Table of Contents
Top Line:
Patients living more than 150 km from the liver transplant center had similar weight list mortality and transplant rates, as they lived nearby but experienced emergency room visits and hospital stays before and after waiting.
Methodology:
The researchers conducted a population-based retrospective analysis of adult patients awaiting liver transplants in Canada from January 1, 2012 to December 31, 2021 to assess whether the distance to the transplant center had an impact on patient outcomes and medical use. Science for assessing mortality rates of science weight lists, receipt of liver transplants, and healthcare use patterns before and after the list (emergency department visits and hospitalizations).
remove:
Analysed 552 patients (median age, 59 years, median distance from median, 110 km), 71.4% received liver transplantation. Distance to the transplant center did not predict the reception or reception of a liver or liver transplant. [HR]1.12; p <.01), whereas the diagnosis of hepatocellular carcinoma was associated with lower waitlist mortality (HR, 0.13; p <.01). Patients over 150 km away had median hospitalizations for emergency department visits (median 2; p < .01) and hospitalizations (median 2 vs 1; p = .02). Additionally, median emergency department visits increased significantly within 90 days of listing, although these results were not significant.
actually:
“In the case of LT, if healthcare usage increases [liver transplantation] Candidates are far from the tertiary center, and this cost costs patients and the system must balance the potential benefits of the solution.

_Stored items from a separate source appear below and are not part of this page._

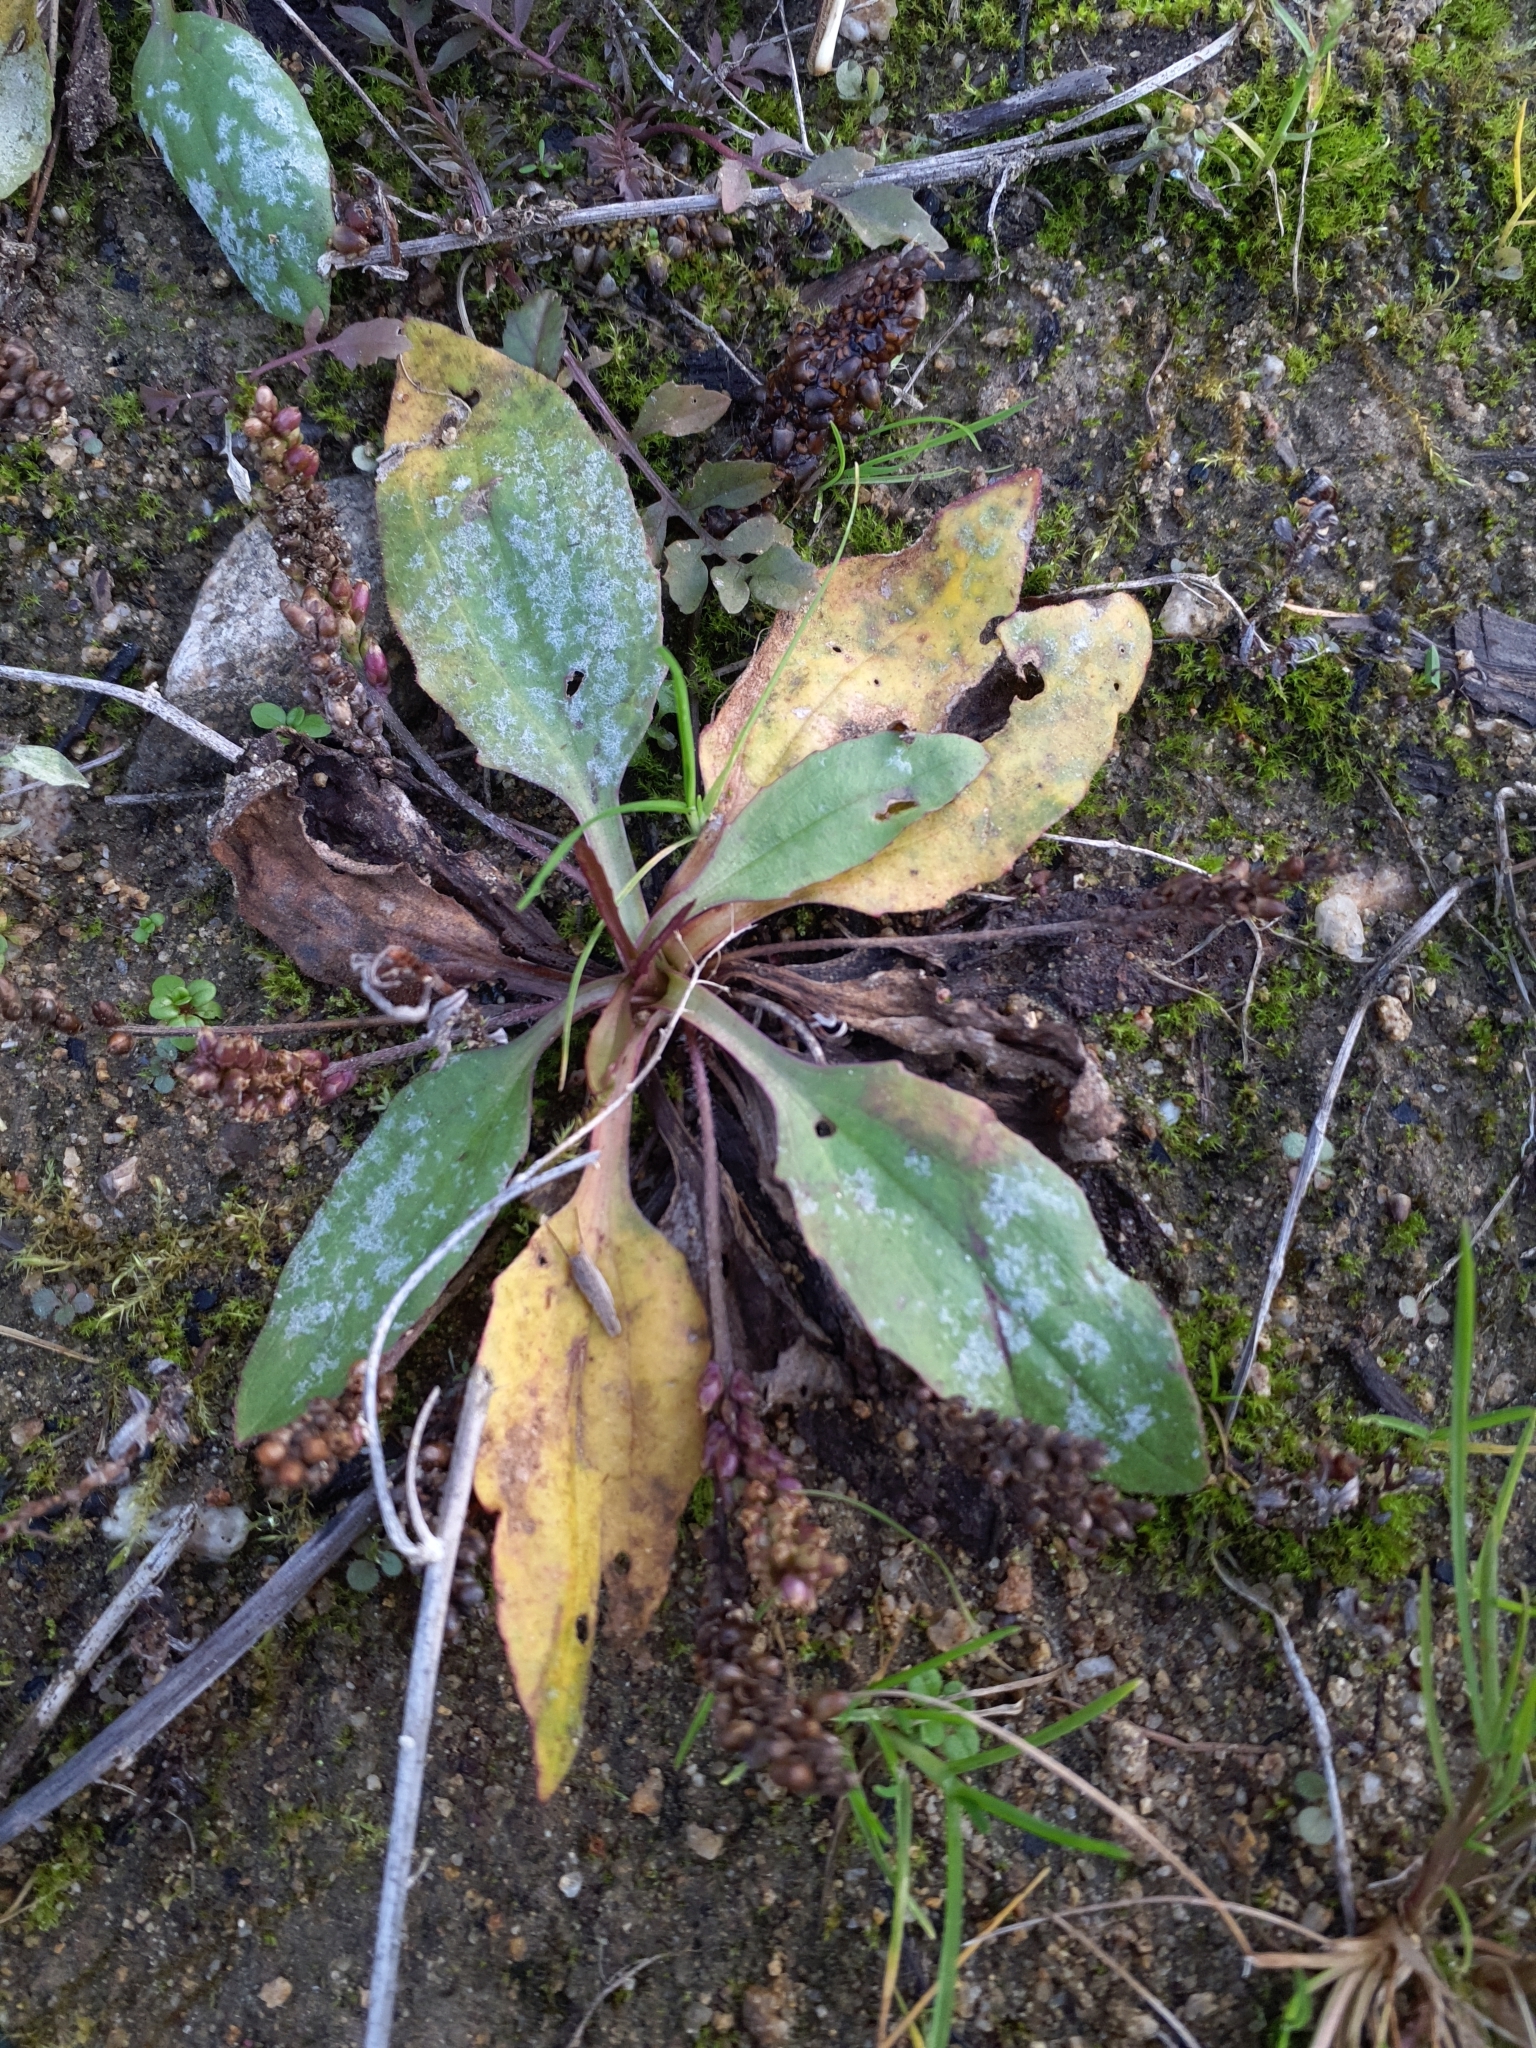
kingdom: Plantae
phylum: Tracheophyta
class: Magnoliopsida
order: Lamiales
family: Plantaginaceae
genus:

For example, satellite evaluation clinics have benefited LT ratings in the UK and are significant for both patients and providers,” the author writes.
sauce:
The study was led by Mayur Bramania, Maryland, of the Calgary Coming School of Medicine in Calgary, Alberta, Canada. Published online in the American Journal of Gastroenterology.
limit:
Distance was evaluated as a continuous variable, but statistical power was insufficient to identify important cutoffs. Other Canadian patients were not included due to database limitations and may not show significant outcome differences in these populations.
Disclosure:
This study was funded by the Multi-Organ Transplant Programme as part of the London Health Science Centre Annual Research Grant. The author reported no conflict of interest.
This article was created using several editing tools, including AI as part of the process. Human Editors reviewed this content prior to its release.